#### ABOUT THIS TASK:
Every line of the material that includes the word "sends" is to be shown.

#### DATA PROVIDED:
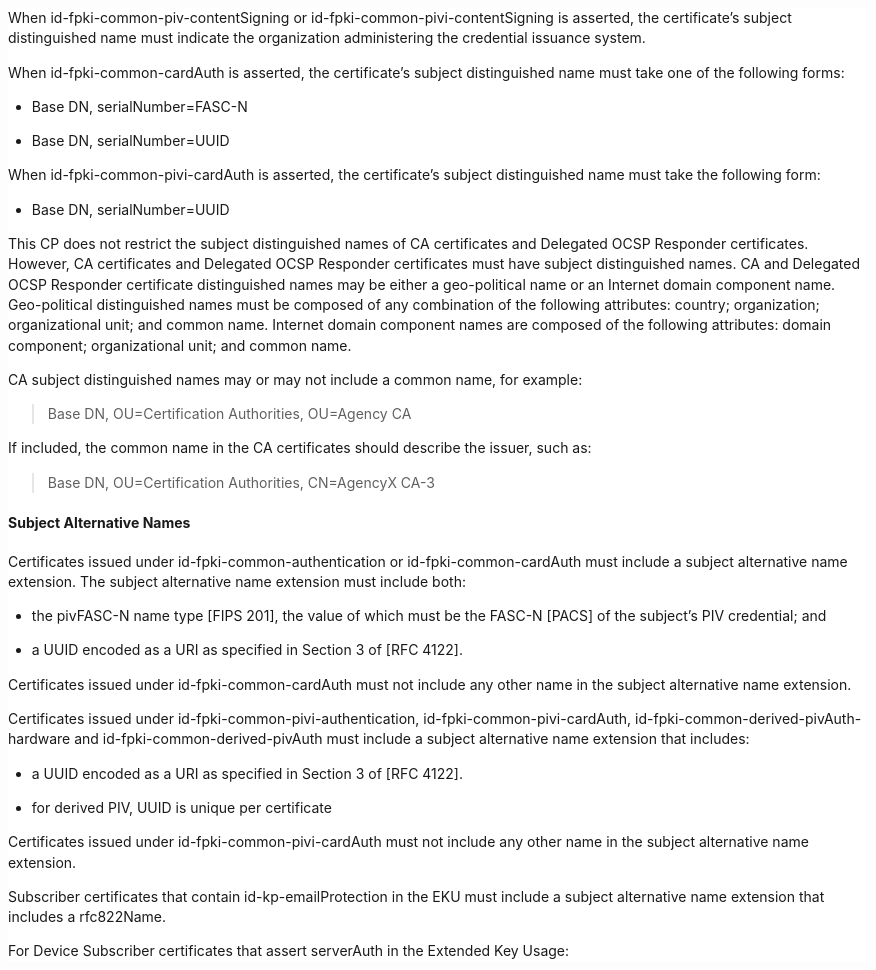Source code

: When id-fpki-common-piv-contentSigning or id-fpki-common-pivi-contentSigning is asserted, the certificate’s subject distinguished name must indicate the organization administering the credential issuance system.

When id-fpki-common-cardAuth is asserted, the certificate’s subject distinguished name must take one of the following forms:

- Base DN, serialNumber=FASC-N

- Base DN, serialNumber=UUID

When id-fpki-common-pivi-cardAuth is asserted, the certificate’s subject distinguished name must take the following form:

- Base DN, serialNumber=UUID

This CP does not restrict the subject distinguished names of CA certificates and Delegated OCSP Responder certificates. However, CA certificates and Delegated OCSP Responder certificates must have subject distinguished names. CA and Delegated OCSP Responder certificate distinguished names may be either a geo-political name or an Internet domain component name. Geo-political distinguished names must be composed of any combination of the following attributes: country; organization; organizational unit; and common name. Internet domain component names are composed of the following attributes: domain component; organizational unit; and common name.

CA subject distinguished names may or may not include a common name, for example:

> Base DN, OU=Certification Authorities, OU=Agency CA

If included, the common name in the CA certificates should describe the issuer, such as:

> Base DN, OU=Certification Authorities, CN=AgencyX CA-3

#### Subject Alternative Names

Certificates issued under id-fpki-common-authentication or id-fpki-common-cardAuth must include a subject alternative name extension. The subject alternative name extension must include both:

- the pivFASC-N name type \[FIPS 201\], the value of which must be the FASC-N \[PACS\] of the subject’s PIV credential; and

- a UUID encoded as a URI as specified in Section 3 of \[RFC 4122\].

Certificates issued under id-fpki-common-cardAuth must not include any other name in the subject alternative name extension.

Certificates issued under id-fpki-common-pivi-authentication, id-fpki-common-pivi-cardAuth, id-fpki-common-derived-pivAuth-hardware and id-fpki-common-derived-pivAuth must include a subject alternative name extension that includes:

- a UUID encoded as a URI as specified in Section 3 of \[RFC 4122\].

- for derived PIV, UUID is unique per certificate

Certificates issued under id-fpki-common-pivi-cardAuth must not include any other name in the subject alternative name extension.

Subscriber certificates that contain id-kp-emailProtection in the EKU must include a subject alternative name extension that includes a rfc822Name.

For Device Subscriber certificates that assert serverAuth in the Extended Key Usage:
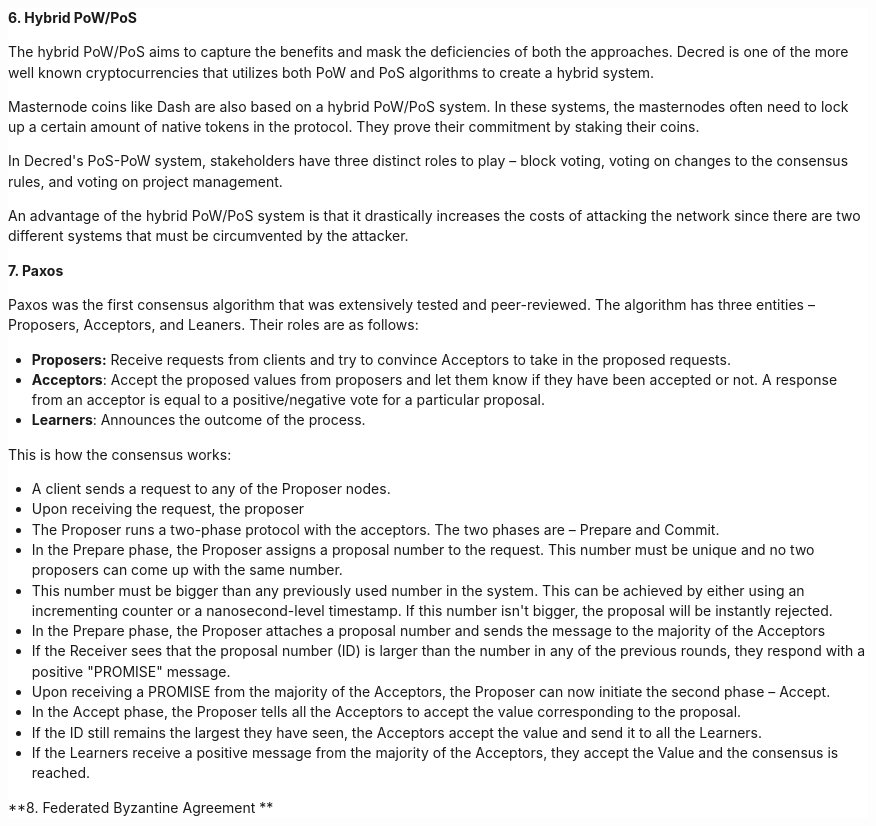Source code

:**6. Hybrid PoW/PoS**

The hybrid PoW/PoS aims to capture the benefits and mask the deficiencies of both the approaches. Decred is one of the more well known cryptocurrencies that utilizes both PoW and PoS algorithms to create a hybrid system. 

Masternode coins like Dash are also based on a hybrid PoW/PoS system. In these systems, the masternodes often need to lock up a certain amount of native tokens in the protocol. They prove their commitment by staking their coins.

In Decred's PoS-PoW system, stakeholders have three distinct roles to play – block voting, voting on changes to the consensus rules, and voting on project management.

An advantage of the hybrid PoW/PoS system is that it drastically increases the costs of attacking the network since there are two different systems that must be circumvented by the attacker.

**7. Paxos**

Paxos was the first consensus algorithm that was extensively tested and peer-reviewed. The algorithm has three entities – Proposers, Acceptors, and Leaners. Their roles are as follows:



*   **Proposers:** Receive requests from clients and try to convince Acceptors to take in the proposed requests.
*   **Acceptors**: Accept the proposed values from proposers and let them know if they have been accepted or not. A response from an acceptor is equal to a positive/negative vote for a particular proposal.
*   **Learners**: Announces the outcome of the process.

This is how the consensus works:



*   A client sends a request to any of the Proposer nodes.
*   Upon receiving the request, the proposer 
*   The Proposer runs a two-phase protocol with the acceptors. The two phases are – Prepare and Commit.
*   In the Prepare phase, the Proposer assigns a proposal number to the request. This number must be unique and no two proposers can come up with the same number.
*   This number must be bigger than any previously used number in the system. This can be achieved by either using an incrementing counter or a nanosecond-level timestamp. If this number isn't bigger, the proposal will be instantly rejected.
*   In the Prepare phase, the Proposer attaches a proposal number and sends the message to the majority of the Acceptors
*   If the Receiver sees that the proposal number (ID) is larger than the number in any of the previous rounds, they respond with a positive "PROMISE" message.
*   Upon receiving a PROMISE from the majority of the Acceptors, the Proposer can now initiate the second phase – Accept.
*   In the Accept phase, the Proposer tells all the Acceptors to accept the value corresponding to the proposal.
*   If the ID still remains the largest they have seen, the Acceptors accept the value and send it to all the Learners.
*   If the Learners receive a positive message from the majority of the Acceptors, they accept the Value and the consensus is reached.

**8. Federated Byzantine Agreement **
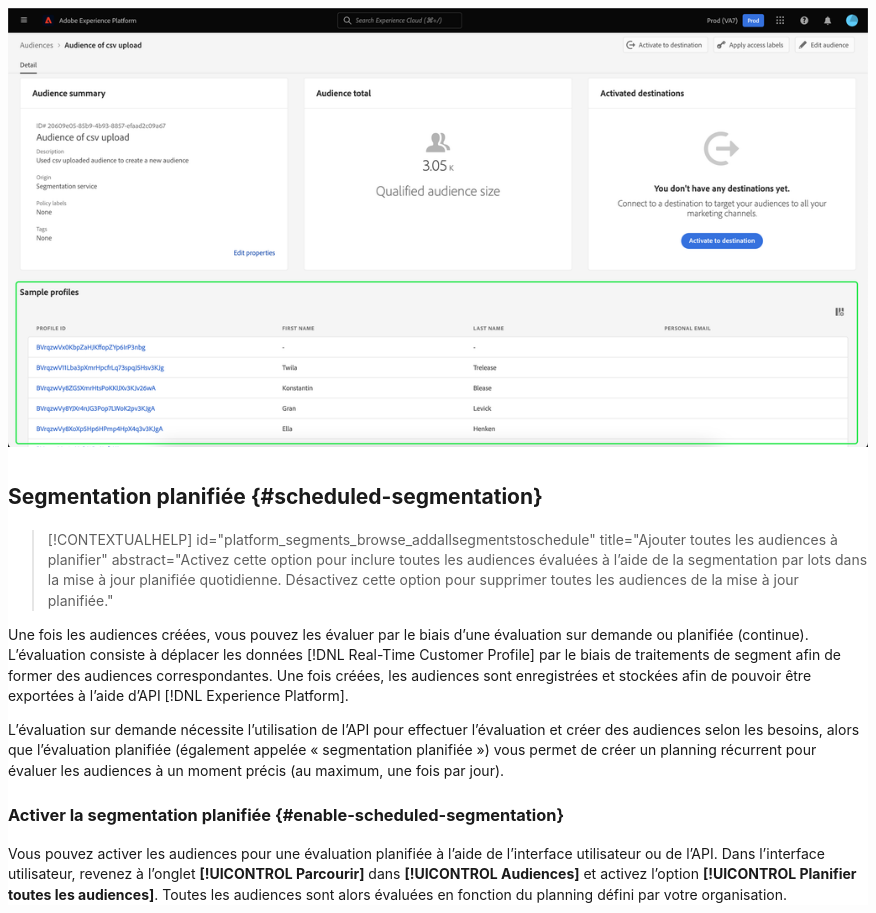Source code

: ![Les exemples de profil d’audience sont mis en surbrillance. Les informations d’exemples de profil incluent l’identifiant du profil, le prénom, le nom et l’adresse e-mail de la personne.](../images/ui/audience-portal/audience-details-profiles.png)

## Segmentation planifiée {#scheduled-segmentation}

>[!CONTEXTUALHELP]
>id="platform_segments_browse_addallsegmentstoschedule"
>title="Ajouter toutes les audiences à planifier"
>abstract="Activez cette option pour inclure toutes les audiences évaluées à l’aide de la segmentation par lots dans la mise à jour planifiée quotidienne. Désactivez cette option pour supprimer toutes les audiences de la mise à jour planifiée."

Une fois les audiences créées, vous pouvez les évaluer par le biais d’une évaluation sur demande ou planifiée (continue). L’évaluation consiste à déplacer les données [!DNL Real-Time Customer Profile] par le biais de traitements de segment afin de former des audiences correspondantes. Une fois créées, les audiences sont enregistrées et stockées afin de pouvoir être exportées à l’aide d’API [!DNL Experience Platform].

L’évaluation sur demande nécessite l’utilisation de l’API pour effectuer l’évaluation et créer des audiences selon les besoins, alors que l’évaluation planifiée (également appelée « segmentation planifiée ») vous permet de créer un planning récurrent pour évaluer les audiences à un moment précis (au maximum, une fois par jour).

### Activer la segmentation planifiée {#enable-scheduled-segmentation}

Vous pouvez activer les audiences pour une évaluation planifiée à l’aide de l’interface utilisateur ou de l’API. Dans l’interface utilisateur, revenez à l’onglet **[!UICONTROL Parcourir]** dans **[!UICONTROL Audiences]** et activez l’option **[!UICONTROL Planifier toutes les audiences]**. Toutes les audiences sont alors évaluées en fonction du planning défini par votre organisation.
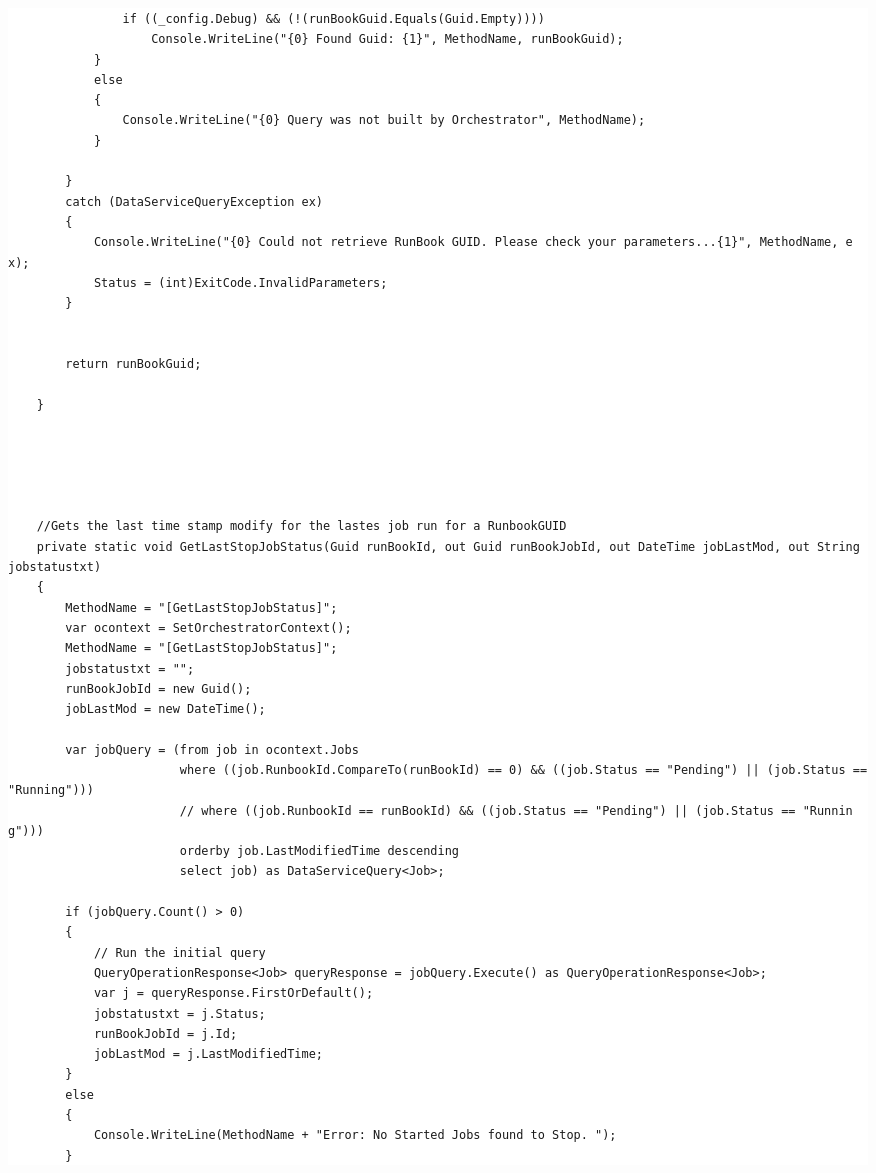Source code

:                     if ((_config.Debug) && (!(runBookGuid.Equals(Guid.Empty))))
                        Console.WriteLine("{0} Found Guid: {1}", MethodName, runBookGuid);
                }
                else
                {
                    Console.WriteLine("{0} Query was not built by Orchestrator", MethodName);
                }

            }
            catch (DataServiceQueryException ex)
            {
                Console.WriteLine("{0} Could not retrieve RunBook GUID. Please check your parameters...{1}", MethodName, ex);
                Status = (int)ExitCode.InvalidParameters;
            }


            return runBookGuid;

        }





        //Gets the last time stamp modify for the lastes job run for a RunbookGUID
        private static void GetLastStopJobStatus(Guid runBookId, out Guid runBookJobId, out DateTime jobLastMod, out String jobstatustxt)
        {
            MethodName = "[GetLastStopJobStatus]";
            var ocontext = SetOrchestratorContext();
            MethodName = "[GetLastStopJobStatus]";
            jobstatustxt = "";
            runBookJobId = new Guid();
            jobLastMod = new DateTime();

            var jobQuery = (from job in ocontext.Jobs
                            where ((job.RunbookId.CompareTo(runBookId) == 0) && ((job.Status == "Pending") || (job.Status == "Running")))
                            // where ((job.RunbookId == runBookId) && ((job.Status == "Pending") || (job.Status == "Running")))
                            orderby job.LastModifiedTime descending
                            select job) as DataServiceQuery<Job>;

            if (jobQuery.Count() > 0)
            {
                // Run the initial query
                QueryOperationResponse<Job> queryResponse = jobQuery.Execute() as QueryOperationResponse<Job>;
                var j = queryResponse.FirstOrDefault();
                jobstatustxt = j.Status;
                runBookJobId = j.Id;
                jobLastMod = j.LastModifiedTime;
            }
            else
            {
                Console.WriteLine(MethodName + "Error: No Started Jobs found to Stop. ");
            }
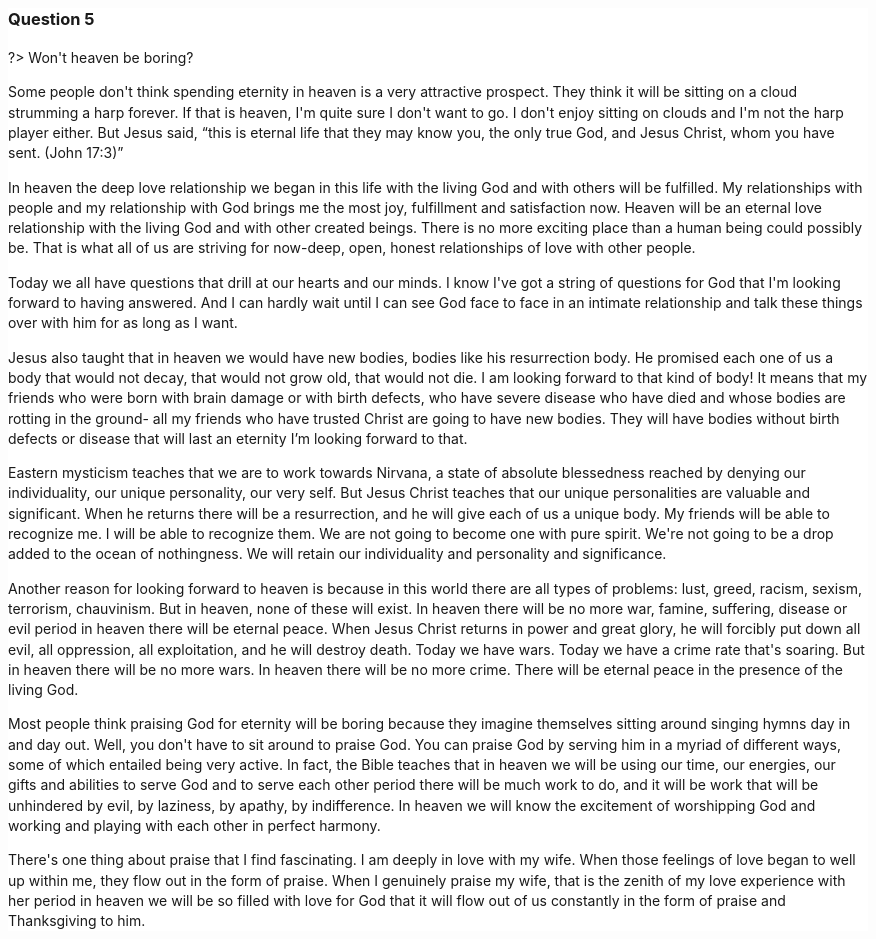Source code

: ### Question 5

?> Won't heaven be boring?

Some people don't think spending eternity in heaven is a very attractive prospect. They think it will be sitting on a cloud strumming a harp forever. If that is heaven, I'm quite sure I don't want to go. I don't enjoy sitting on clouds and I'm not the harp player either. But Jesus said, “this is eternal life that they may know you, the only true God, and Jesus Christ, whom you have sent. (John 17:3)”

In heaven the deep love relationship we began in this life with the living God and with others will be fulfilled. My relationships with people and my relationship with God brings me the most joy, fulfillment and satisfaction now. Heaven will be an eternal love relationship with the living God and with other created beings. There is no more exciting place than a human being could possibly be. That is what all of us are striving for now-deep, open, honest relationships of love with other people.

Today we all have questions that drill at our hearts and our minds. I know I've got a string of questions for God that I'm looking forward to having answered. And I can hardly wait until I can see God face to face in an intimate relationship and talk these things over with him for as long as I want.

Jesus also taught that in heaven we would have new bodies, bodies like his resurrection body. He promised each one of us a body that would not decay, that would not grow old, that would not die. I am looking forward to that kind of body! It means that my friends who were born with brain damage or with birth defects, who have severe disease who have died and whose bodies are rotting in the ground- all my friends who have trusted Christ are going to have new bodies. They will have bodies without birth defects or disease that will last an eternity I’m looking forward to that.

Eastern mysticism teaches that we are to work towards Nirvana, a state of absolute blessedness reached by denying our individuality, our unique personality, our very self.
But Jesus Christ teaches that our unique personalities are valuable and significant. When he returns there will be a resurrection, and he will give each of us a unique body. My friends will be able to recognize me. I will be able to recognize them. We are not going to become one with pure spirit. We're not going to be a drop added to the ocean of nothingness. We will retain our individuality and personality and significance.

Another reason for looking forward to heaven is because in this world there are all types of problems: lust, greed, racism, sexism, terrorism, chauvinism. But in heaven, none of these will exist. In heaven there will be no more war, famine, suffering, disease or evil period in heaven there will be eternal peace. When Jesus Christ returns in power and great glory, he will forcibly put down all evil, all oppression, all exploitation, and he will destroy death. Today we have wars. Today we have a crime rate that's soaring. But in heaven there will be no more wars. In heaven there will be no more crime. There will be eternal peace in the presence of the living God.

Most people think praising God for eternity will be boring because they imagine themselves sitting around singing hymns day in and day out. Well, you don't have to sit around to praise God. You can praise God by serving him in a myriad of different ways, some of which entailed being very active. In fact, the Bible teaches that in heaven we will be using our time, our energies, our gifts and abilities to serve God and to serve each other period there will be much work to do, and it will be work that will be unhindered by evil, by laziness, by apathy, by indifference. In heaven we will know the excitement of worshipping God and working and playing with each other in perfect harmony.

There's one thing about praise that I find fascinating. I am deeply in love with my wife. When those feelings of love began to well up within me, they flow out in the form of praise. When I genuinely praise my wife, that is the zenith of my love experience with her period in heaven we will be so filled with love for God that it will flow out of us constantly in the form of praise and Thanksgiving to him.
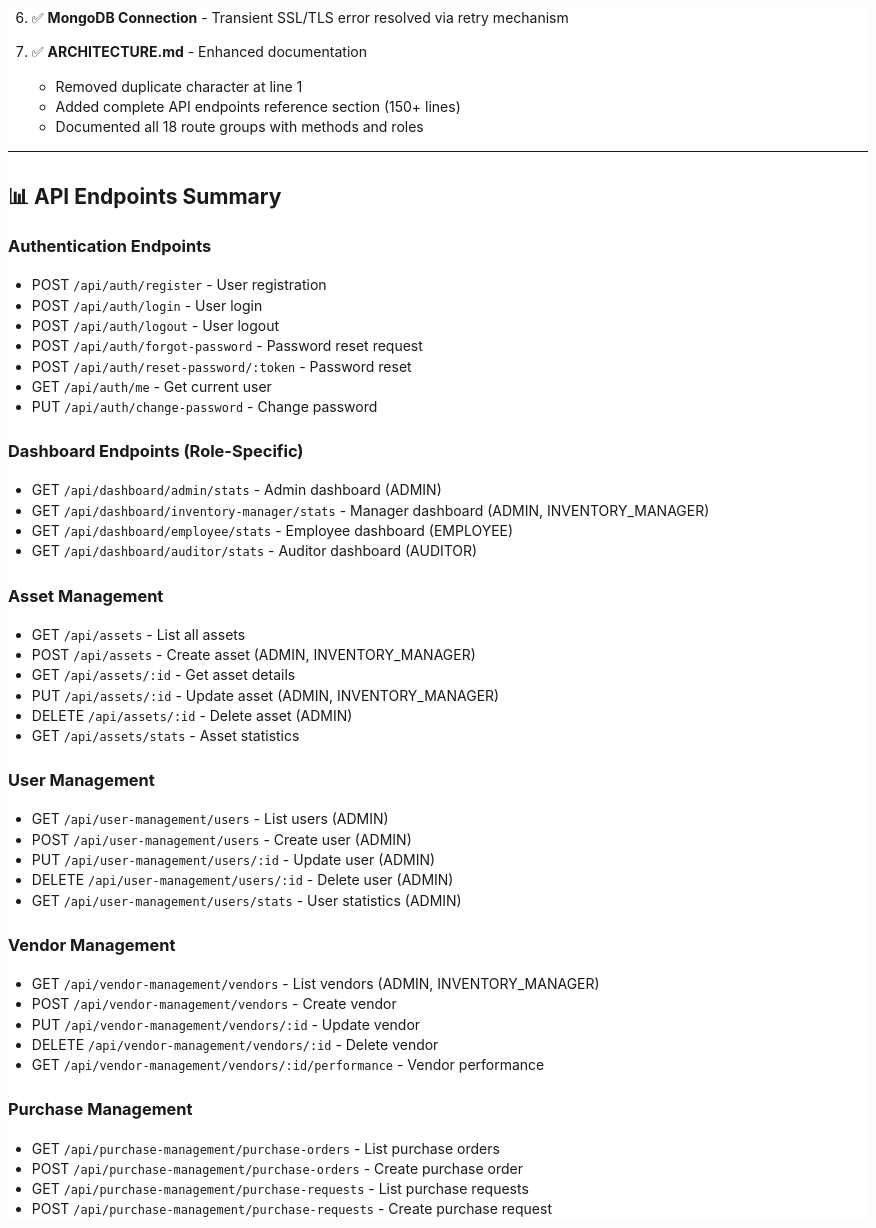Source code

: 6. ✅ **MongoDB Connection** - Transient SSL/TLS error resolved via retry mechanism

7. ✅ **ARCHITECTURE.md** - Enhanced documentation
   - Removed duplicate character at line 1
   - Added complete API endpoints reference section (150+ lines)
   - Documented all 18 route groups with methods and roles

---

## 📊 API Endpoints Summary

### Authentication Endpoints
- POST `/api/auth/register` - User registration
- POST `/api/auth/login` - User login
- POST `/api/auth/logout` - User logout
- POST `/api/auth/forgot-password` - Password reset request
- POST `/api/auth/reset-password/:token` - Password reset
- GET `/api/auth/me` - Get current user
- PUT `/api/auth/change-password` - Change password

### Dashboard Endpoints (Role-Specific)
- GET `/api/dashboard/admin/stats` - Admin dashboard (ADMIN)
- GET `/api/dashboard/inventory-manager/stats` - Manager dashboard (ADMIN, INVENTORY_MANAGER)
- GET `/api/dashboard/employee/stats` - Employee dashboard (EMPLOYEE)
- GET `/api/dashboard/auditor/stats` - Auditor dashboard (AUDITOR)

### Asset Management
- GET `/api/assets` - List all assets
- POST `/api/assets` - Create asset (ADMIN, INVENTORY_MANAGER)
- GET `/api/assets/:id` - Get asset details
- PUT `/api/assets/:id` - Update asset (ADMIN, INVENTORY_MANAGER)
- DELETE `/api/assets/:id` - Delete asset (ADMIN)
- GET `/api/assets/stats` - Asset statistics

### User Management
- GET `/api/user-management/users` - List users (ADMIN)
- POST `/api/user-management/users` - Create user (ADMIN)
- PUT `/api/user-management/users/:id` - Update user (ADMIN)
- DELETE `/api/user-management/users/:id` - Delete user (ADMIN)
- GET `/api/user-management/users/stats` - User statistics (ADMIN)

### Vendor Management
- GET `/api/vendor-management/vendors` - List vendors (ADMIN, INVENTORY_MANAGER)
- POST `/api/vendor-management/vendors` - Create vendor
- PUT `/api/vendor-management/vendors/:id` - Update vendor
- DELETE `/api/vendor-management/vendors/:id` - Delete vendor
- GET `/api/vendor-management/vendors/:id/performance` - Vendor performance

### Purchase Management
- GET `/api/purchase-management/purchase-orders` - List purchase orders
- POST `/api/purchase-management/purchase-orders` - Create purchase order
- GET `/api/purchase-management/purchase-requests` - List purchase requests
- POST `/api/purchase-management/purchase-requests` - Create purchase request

#### PROBLEM SOLUTION:
*   A client sends a request to any of the Proposer nodes.
*   In the Prepare phase, the Proposer attaches a proposal number and sends the message to the majority of the Acceptors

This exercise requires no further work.